Warhammer 40.000: Space Marine Demo Preview
We are war
Mit Warhammer 40.000: Space Marine wird, nach dem gefloppten Fire Warrior von 2003, ein zweiter Anlauf unternommen, die Welt von Warhammer 40K aus der Sicht eines einzelnen Protagonisten zu präsentieren. Diesmal ist es allerdings kein Tau, sondern niemand geringerer als Ultramarine Captain Titus, in dessen Haut beziehungsweise Servorüstung wir schlüpfen dürfen. In seiner Rolle kämpfen wir uns durch ein Universum, das mit der Tagline „There is only war“ eine überaus treffende Beschreibung gefunden hat.

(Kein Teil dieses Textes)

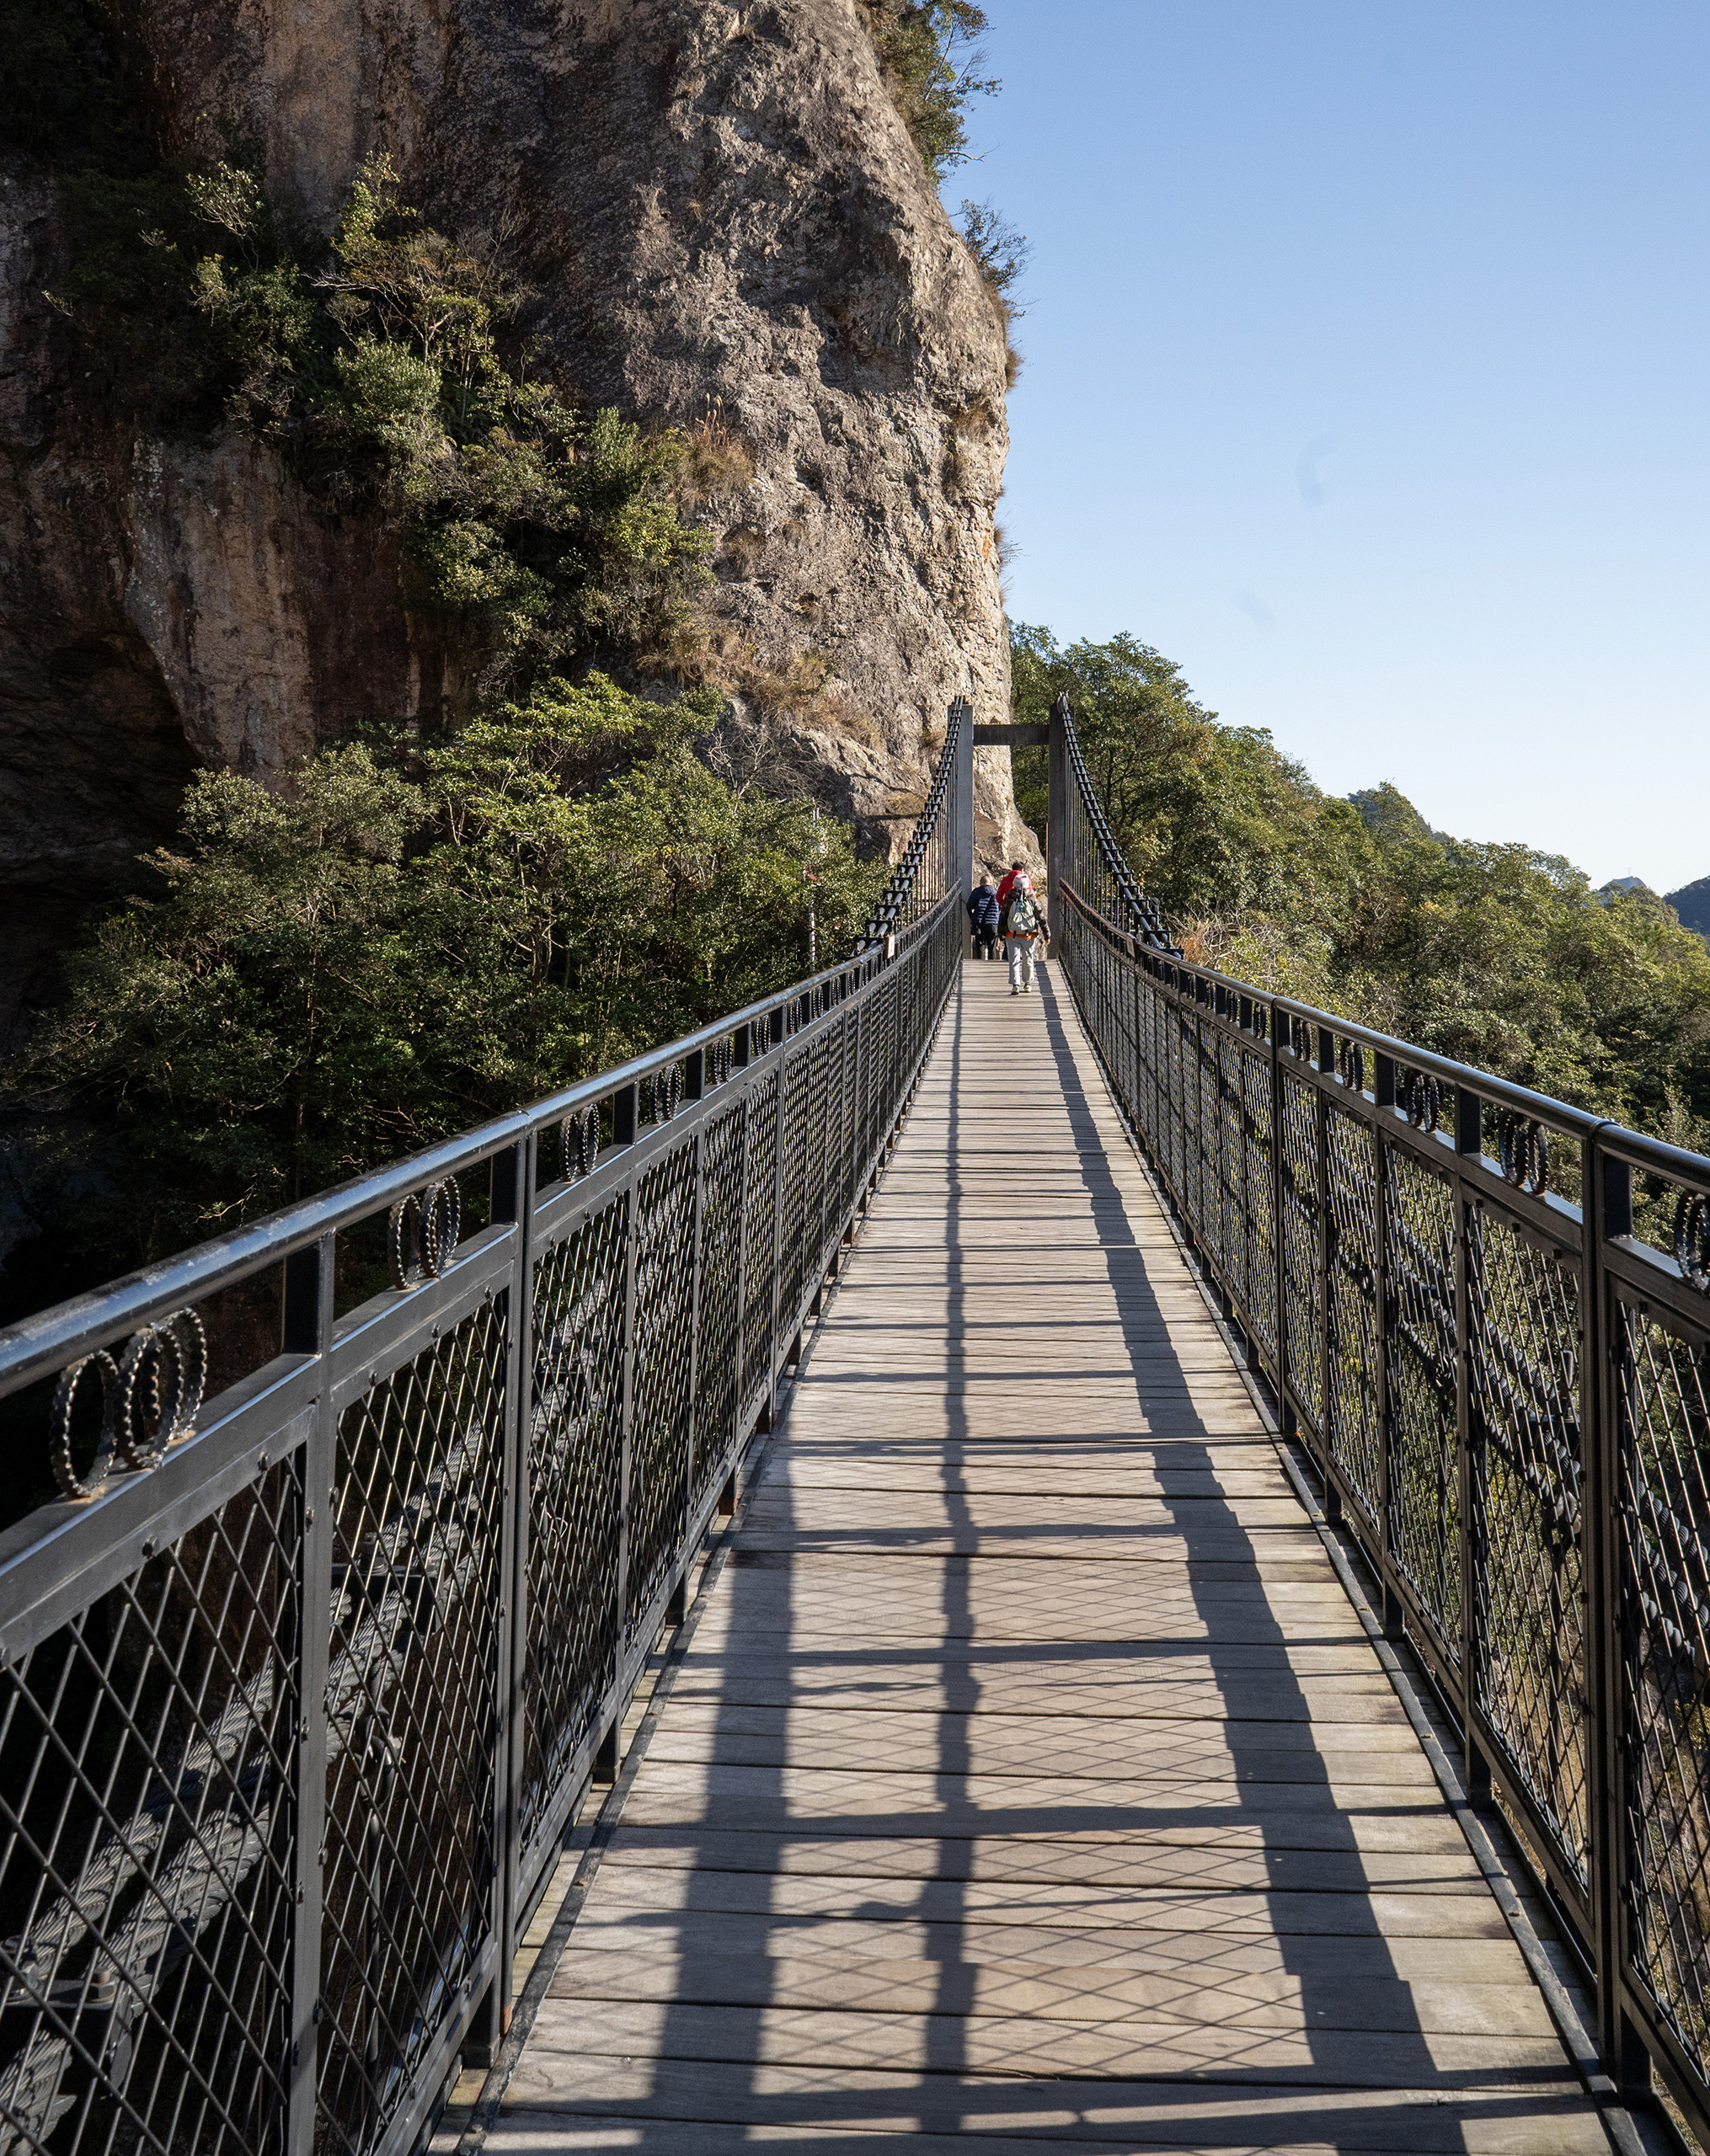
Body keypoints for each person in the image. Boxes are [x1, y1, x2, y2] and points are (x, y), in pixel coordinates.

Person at [1001, 869, 1048, 995]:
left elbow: (1003, 917)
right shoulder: (1032, 900)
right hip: (1029, 935)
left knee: (1014, 960)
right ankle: (1028, 984)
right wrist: (1047, 934)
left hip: (1012, 934)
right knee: (1028, 958)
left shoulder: (1009, 899)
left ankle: (1015, 985)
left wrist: (1001, 933)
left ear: (1014, 885)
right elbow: (1041, 918)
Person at [968, 876, 1002, 959]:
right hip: (993, 923)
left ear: (980, 883)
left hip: (980, 923)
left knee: (980, 946)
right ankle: (992, 966)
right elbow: (1000, 907)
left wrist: (973, 918)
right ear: (990, 883)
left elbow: (969, 906)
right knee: (992, 947)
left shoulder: (976, 892)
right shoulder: (996, 893)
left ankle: (980, 964)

Die Space Marine Demo bietet Spielern zwei Missionen in denen sie sowohl ein wenig 40K-Luft schnuppern und sich umsehen, als auch die grundlegenden Spielmechaniken des Titels antesten können. Zur Auswahl steht zum einen der allererste Auftrag des Spiels, in dem wir uns ein wenig an das Handling der Servorüstung und fünf Waffen gewöhnen können. Zum anderen gibt es in einer späteren, leider sehr kurzen Mission die Möglichkeit, einen Jumppack auszuprobieren.
Oh, what a feeling...
Bereits ein erster Rundblick verrät: Space Marine versteht es, Stimmung zu schaffen. Die trostlose Landschaft passt ebenso gut wie die bekannten, groben, mit morbider Symbolik verzierten, Bauelemente wunderbar in die WH40K Welt. Und schon bei den ersten Schritten wird klar: Man betritt das Schlachtfeld nicht als Mensch, sondern als Space Marine. Eigentlich gilt vor allem bei PC Spielern mangelnde Agilität und fehlende Geschwindigkeit in Shootern als Negativpunkt (oder als „Konsolenkrankheit“). Jedoch stellt man in Space Marine sehr schnell und ebenso erstaunt fest, dass die Schwerfälligkeit und die ungelenken Bewegungen perfekt in das Szenario passen. Man sieht den kolossalen Supersoldaten, der in seiner Servorüstung soviel wie ein Kleinwagen wiegt, nicht nur vor sich, man spürt ihn auch. Somit wird ein, eigentlich ärgerliches Problem, das PC Spielern so manchen Titel verdorben hat zu einem Teil eines Konzepts das ganz wunderbar aufgeht.